Still, Yanukovych, too, made a big mistake, underestimating the popular energy he faced, and also failing to prepare the security forces for the challenge that awaited them in the streets.
It seems Yanukovych was not sure how to manage the crisis. First he thought he would contain the protests, and having failed at that he tried to storm them, declaring a “campaign against terror” – but he failed at that, too. Instead, unrest spread beyond Kiev, and government buildings and police stations were reportedly being seized throughout Ukraine.
The abrupt and unexplained dismissal of chief of staff Volodymyr Zaman and his replacement with an admiral enhanced impressions that Yanukovych is shooting from the hip while officials around him are divided over how to handle the situation.
UKRAINE is important for the world not only as a major grain exporter, but because it lies on the historic fault line between Europe’s original halves: Byzantium and Rome.

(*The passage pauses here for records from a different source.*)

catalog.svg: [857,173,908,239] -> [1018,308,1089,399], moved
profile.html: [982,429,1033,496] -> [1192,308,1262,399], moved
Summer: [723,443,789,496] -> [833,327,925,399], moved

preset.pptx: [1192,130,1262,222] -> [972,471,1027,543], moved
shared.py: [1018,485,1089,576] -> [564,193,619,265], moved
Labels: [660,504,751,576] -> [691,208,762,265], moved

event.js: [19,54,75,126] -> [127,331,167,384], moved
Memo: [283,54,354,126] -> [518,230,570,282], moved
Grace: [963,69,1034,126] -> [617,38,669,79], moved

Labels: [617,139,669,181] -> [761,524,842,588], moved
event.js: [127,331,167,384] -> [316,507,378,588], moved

Few noticed it, but this week’s calls in the EU to sanction the Ukrainian government were opposed by three lesser members: Bulgaria, Romania and Greece. All three have little in common, hailing from different families of nations, speaking different languages and even using three different alphabets. They do, however, share the geopolitical heritage that places them on the other side of Europe’s ancient divide.
That is certainly how the Ukrainian crisis is seen through Putin’s prism. Brussels and Washington see the Ukrainian crisis as a clash of freedom and despotism, but to Putin it is a German-led and American-backed attack on a realm that naturally belongs in the Russian sphere. That is why Western sanctions against Ukrainian leaders cannot be effective, as Moscow will send Kiev billions if that is what its geopolitical priorities will require.

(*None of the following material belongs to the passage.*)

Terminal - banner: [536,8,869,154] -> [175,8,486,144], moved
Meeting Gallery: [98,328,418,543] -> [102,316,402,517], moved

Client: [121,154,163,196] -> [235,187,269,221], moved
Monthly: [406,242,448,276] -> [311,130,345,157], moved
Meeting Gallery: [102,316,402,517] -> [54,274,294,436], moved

It has now been nearly a quarter of a century since the East Bloc’s dissolution, and the emerging picture is clear: the old East-West divide has not vanished, it only moved.

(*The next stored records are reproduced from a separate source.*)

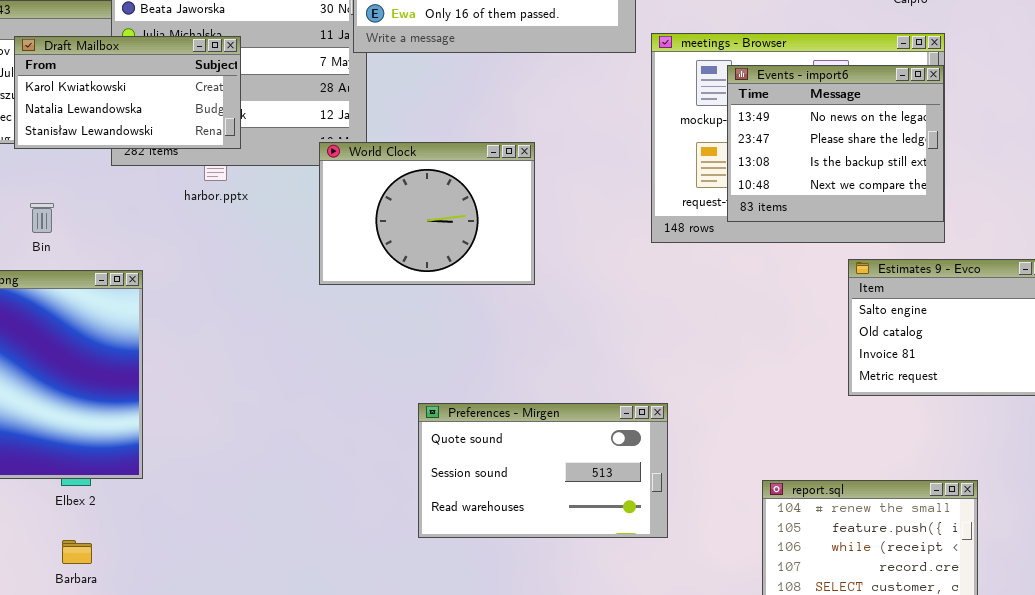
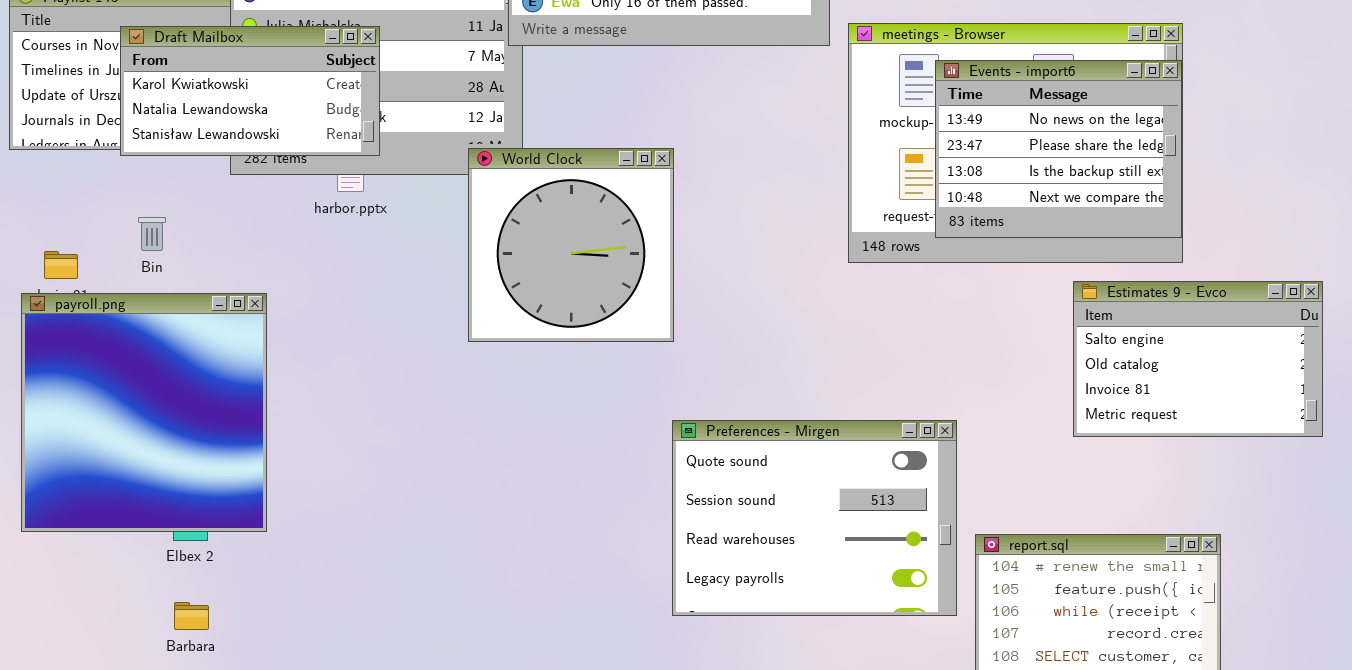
World Clock: [319,142,535,285] -> [468,148,674,342], resized
Preferences - Mirgen: [418,403,668,538] -> [672,420,957,616], moved, resized

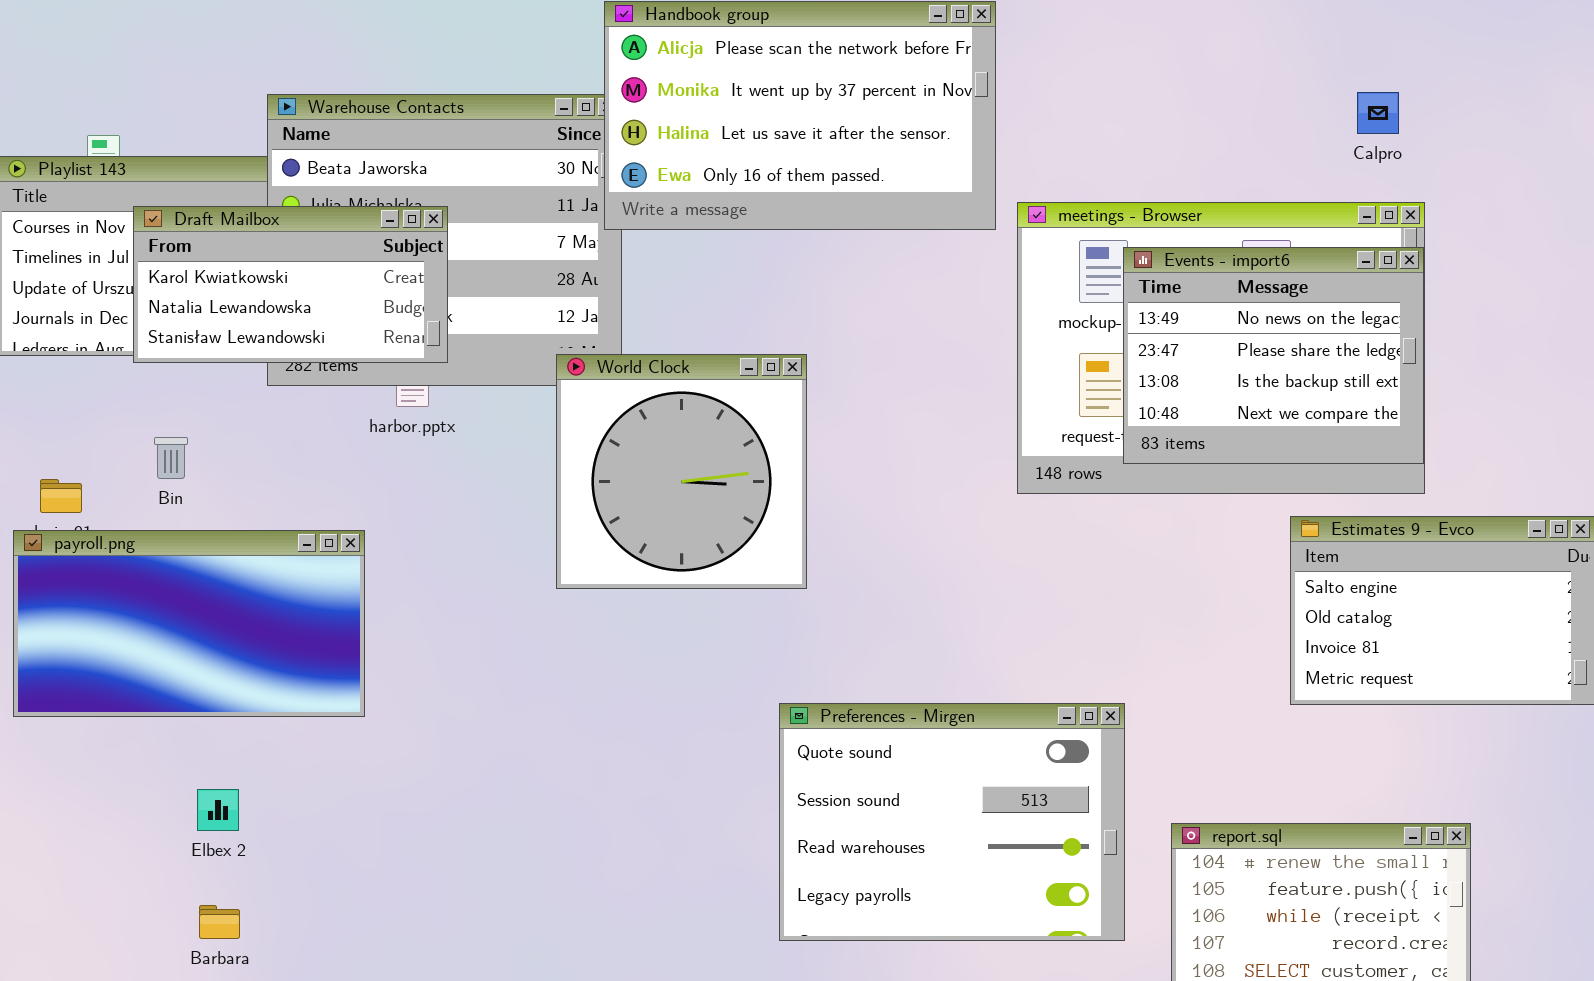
payroll.png: [21,293,267,532] -> [13,530,365,717], resized
Preferences - Mirgen: [672,420,957,616] -> [779,703,1125,941], moved

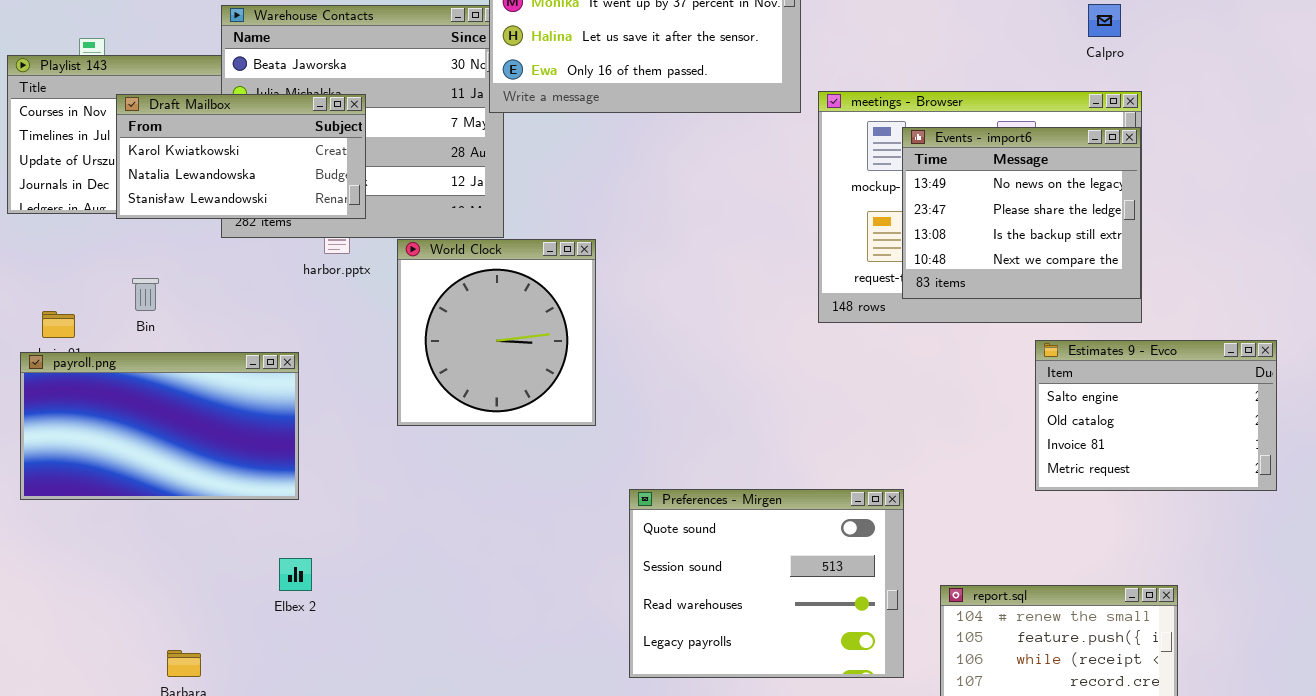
World Clock: [556,354,807,589] -> [397,239,596,426], moved
Elbex 2: [197,789,239,831] -> [279,558,312,591], moved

The political earthquakes every several years fall somewhere along the old-new, East-West fault line.
What began in 1991 with a war between German-backed, Catholic Croatia and Russian-backed, Orthodox Serbia, then traveled to the latter’s loss of German-backed Bosnia and Kosovo, and in 2008 arrived at American-backed Georgia, which sought to join NATO only to be invaded by Russia.
The Middle East, by the way, is an extension of all this, as Putin feels he was robbed of Libya, and is now fighting to protect his holding in Syria while cultivating a defection in Egypt.
Seen this way, Ukraine’s crisis is far from over, and may well linger and deteriorate. The land where millions were slain 75 years ago is once again bleeding, and the end of its agonies seems nowhere in sight.
On the margins of this drama, it should be noted that there are some 70,000 Jews in Ukraine. Chances grew this week that a good portion of them will ultimately arrive here.